Une vendeuse d’Hermès dévoile les extravagances des ultra-riches : 100.000 euros pour une girafe en croco.
Dans l’univers du luxe, la maison Hermès se distingue par des prix qui laissent rêveur. Ici, même un simple porte-clé peut atteindre près de deux Smic, soit 2.700 euros. Les ceintures ornées de la célèbre boucle en H se vendent autour de 1.000 euros, tandis qu’un plaid peut coûter jusqu’à 5.500 euros. Ce temple du luxe attire non seulement les touristes en quête de raffinement français, mais également des clients fortunés, dont les dépenses semblent sans limites, à l’opposé des préoccupations budgétaires du grand public.
Pascale, une employée de longue date d’un magasin de la capitale, a été témoin de cette clientèle variée. Ancienne conseillère de vente dans le secteur de la décoration, elle occupe désormais un poste d’après-vente. Sa description des clients témoigne d’une réalité souvent méconnue : les riches et les très riches ne partagent pas les mêmes attentes ni les mêmes comportements d’achat. Pour elle, la distinction est claire : le « normalement riche » se fait plaisir avec quelques achats, tandis que le « très riche » dépense sans compter.
Un exemple marquant remonte à Noël 2001, lorsque la marque a proposé des créations uniques dans le cadre de l’atelier « petit H ». Un couple, initialement venu pour un sac, a finalement acquis une girafe en croco de deux mètres pour la modique somme de 100.000 euros, une dépense qu’ils considéraient comme dérisoire. Ce type de vente illustre parfaitement la différence de mentalité entre ces deux catégories de clients.

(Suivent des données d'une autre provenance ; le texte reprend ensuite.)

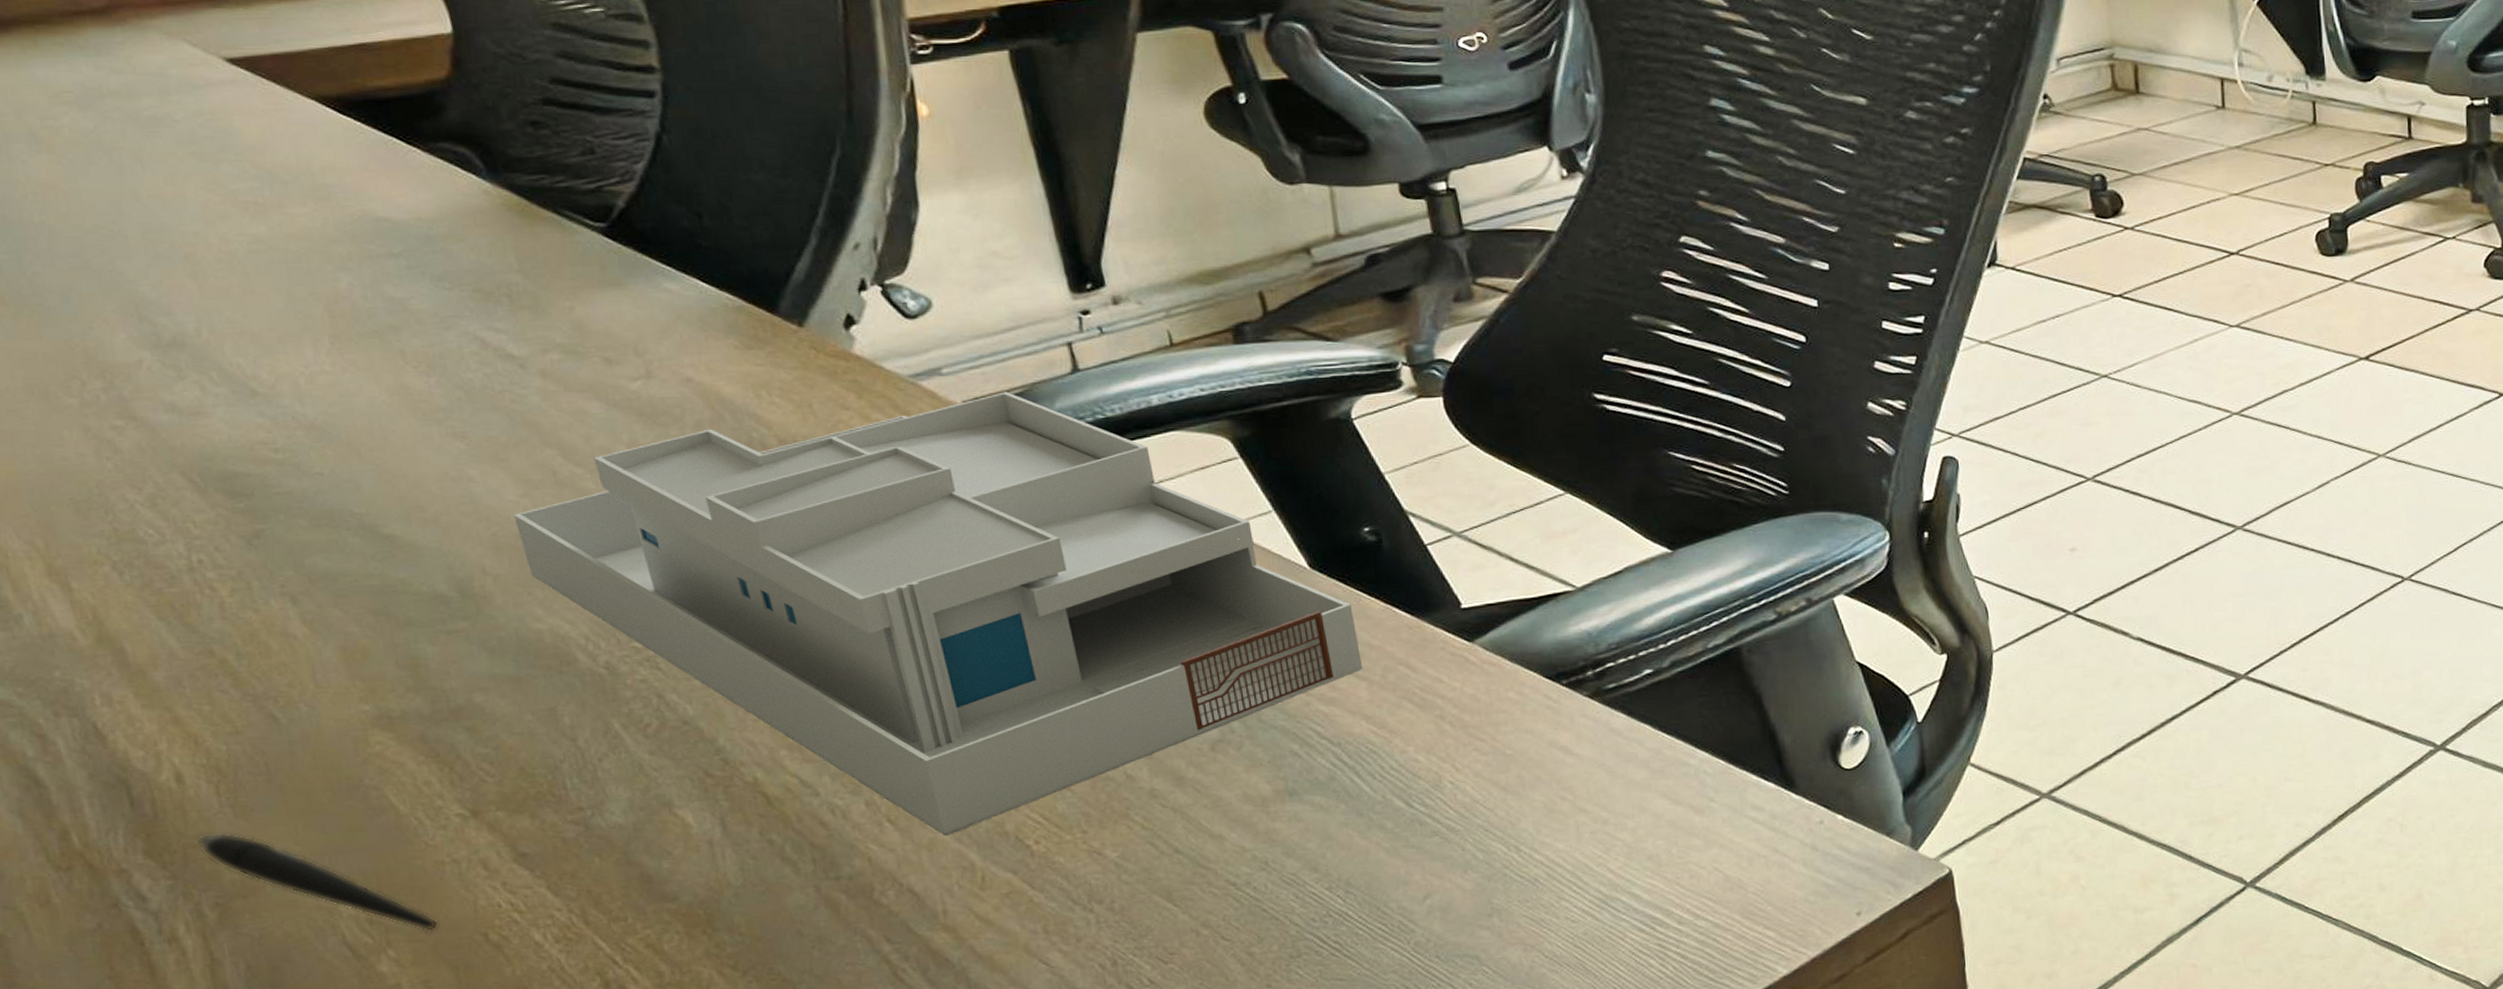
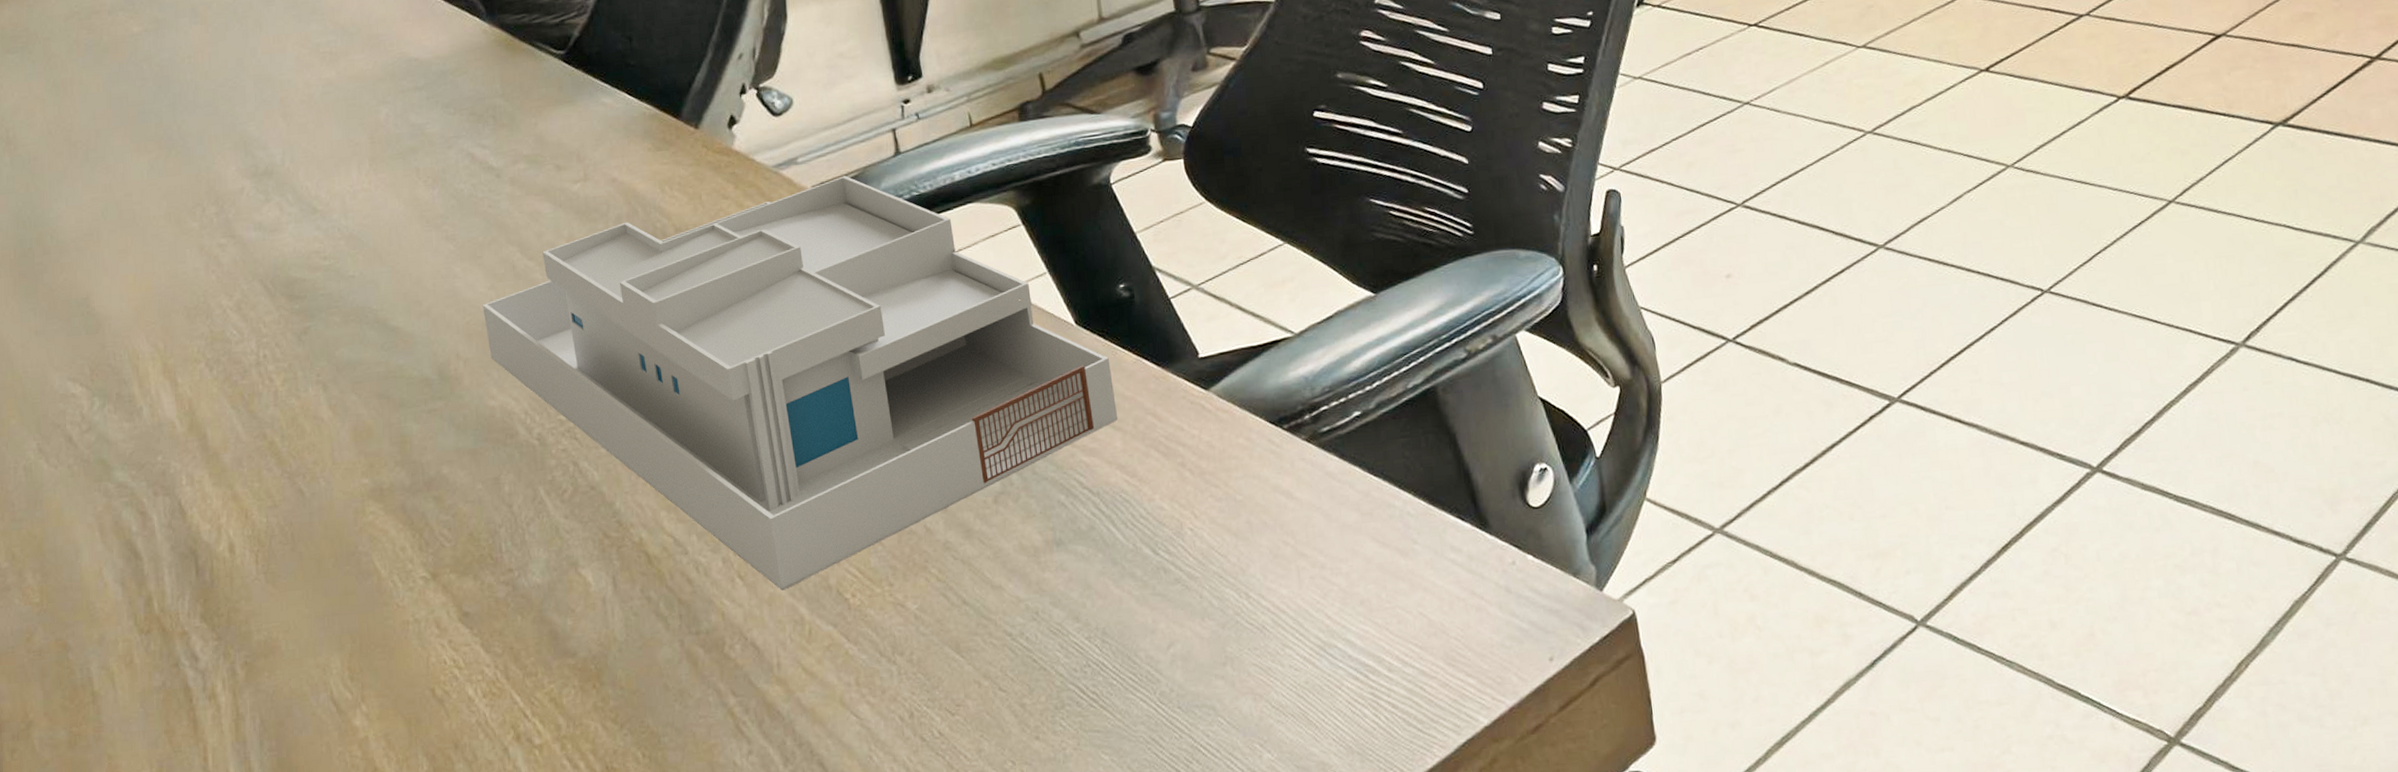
pen: present [196,832,439,931] -> none [238,597,400,687]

Les préférences des clients varient également. Les riches recherchent des articles emblématiques, comme le sac Birkin en taupe, tandis que les ultra-riches privilégient l’exclusivité, comme les éditions limitées. Un client a ainsi constitué une collection de sandales, dont une paire en peau de crocodile de l’Himalaya, évaluée à plus de 7.000 euros, qu’il a été le premier à acquérir.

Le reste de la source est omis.